Eigenvectors

Given some matrix \( A \) with entries in some field \( F \), we say a nonzero vector \( \underline{v} \) is an eigenvector of \( A \) if:

\begin{align} A\underline{v} = \lambda \underline{v} \end{align}

For some \( \lambda \in F \), in which case we also say \( \lambda \) is an eigenvalue of \( A \) (associated with \( \underline{v} \)).

Theorem \( \lambda \) is an eigenvector of \( A \) iff it satisfies \( \text{det}(A - \lambda I) = 0 \)

Proof Suppose there exists some \( \underline{v} \) satisfying (1), then:

\begin{align*} A\underline{v} = \lambda \underline{v} & \iff (A - \lambda I)\underline{v} = \underline{0} \\ & \iff (A - \lambda I) \text{ is singular (since } \underline{v} \text{ is nonzero)} \\ & \iff \text{det}(A - \lambda I) = \underline{0} \end{align*}

This theorem shows that the eigenvalues of \( A \) correspond to the roots of the polynomial \( \text{det}(A - \lambda I) \).
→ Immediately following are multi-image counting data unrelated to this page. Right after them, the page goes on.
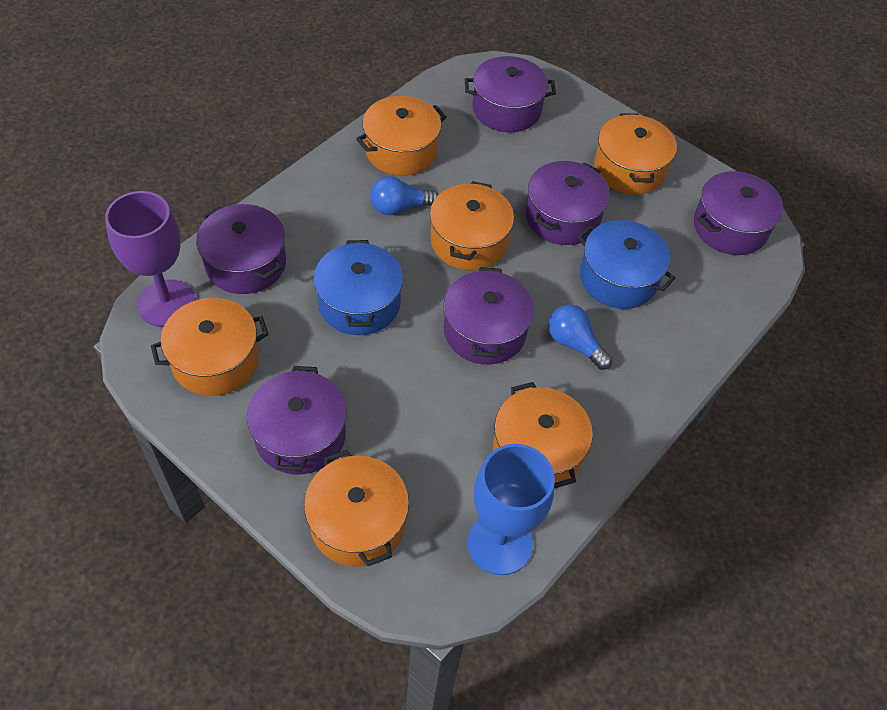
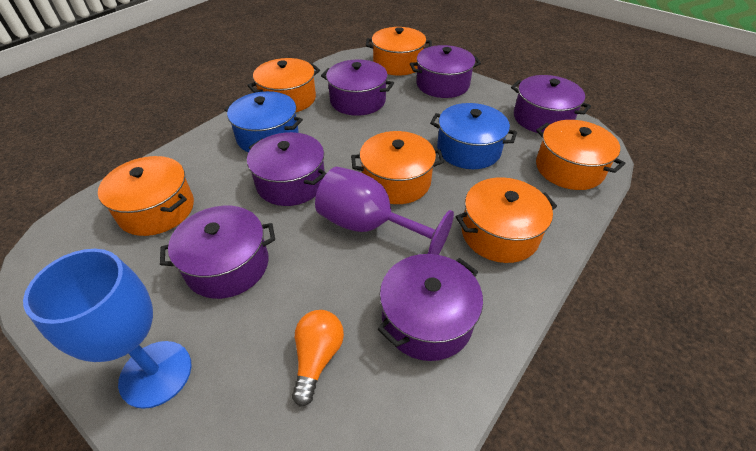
blue light bulb: 2 -> 0
orange light bulb: 0 -> 1

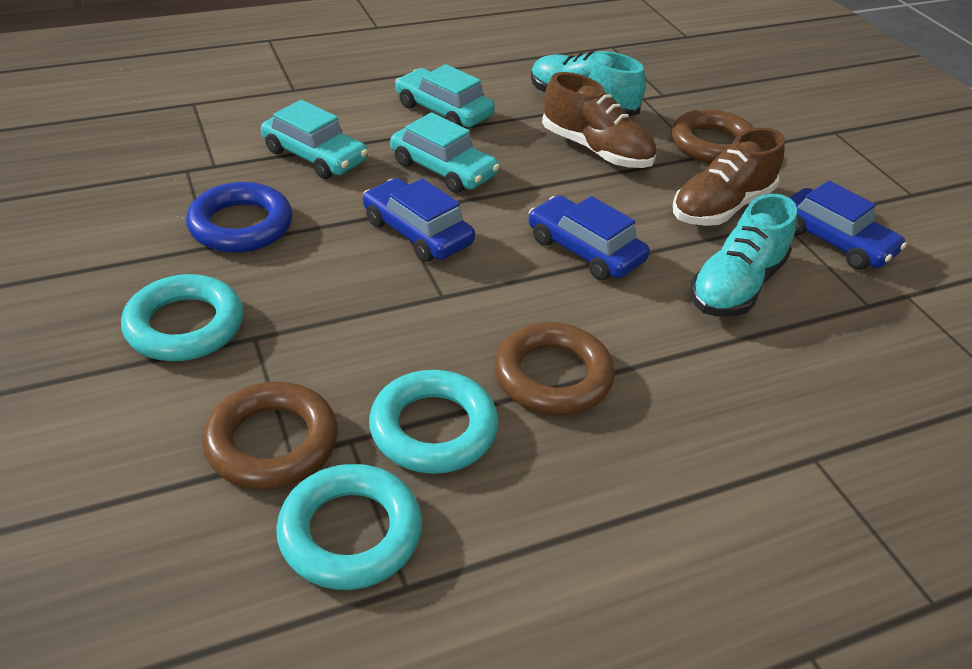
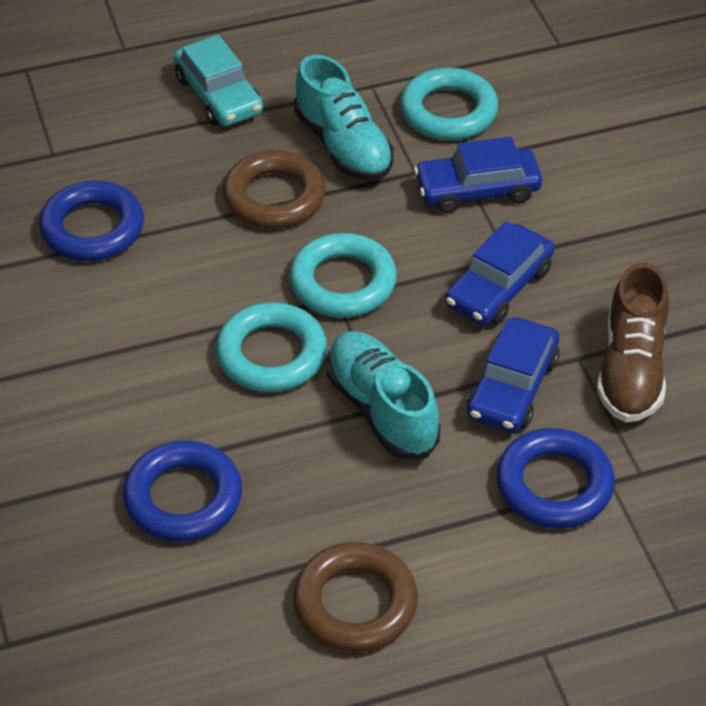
blue ring: 1 -> 3
brown ring: 3 -> 2
brown shoe: 2 -> 1
turquoise car: 3 -> 1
The algebraic multiplicity of an eigenvalue \( \lambda \) is simply its multiplicity as a root of the polynomial \( \text{det}(A - \lambda I) \).

Defining the geometric multiplicity of \( \lambda \) on the other hand will first involve some set up. We define the eigenspace of \( A \) corresponding to as:

\[ E_\lambda = \{ v : A\underline{v} = \underline{0} \} \]

Note this is a subspace of the vector space \( \underline{v} \) resides in. From this we define the algebraic multiplicity of \( \lambda \) as the dimension of \( E_\lambda \).

It is important to note that the algebraic and geometric multiplicities of \( \lambda \) may not be the same. For example, the matrix:

\begin{pmatrix} 1 & 0 \\ -1 & 1 \\ \end{pmatrix}

It has characteristic polynomial \( (1 - \lambda)(1 - \lambda) \) and hence one eigenvalue, 1, of algebraic multiplicity 2. However, we find that the eigenspace of 1 to be the set:

\[ S = \{ \alpha \begin{bmatrix}0\\1\\\end{bmatrix} : \alpha \in K \} \]

Indicating that the geometric multiplicity of the eigenvalue is 1.

Theorem The algebraic multiplicity of \( \lambda \) is at least as large as the geometric multiplicity of \( \lambda \).

Proof First suppose \( \lambda \) has geometric multiplicity \( r \). Let \( S = \{ \underline{v}_1 ... \underline{v}_r \} \) be any set of linearly independent eigenvectors associated with \( \lambda \).

We can extend \( S \) to form a basis to \( K^n \) with \( n - r \) linearly independent vectors \( \underline{v}_{r + 1} ... \underline{v}_n \). Now let \( G \) be the matrix with with column \( \underline{v}_i \) (note \( G \) is invertible since its columns are linearly independent vectors), and consider the product \( AG \).

The first \( r \) columns of \( AG \) will be given by \( \lambda \underline{v}_i \), therefore the first \( r \) columns of \( G^{-1}AG \) will form a diagonal matrix with each diagonal entry given by \( \lambda \). We now claim \( G^{-1}AG \) has the same characteristic polynomial as \( A \):

\begin{align*} \text{det}(G^{-1}AG - xI) &= \text{det}(G^{-1}AG - G^{-1}xIG) & \text{ since any multiple of the identity matrix commutes with all matrices}\\ &= \text{det}(G^{-1})*\text{det}(A - Ix)*\text{det}(G) \\ &= \text{det}(A - Ix) \end{align*}

However, the first \( r \) columns of \( A - Ix \) form a diagonal matrix with entries \( \lambda - x \), hence the characteristic polynomial of \( A \) has a factor of at least \( (\lambda - x)^r \), this completes the proof.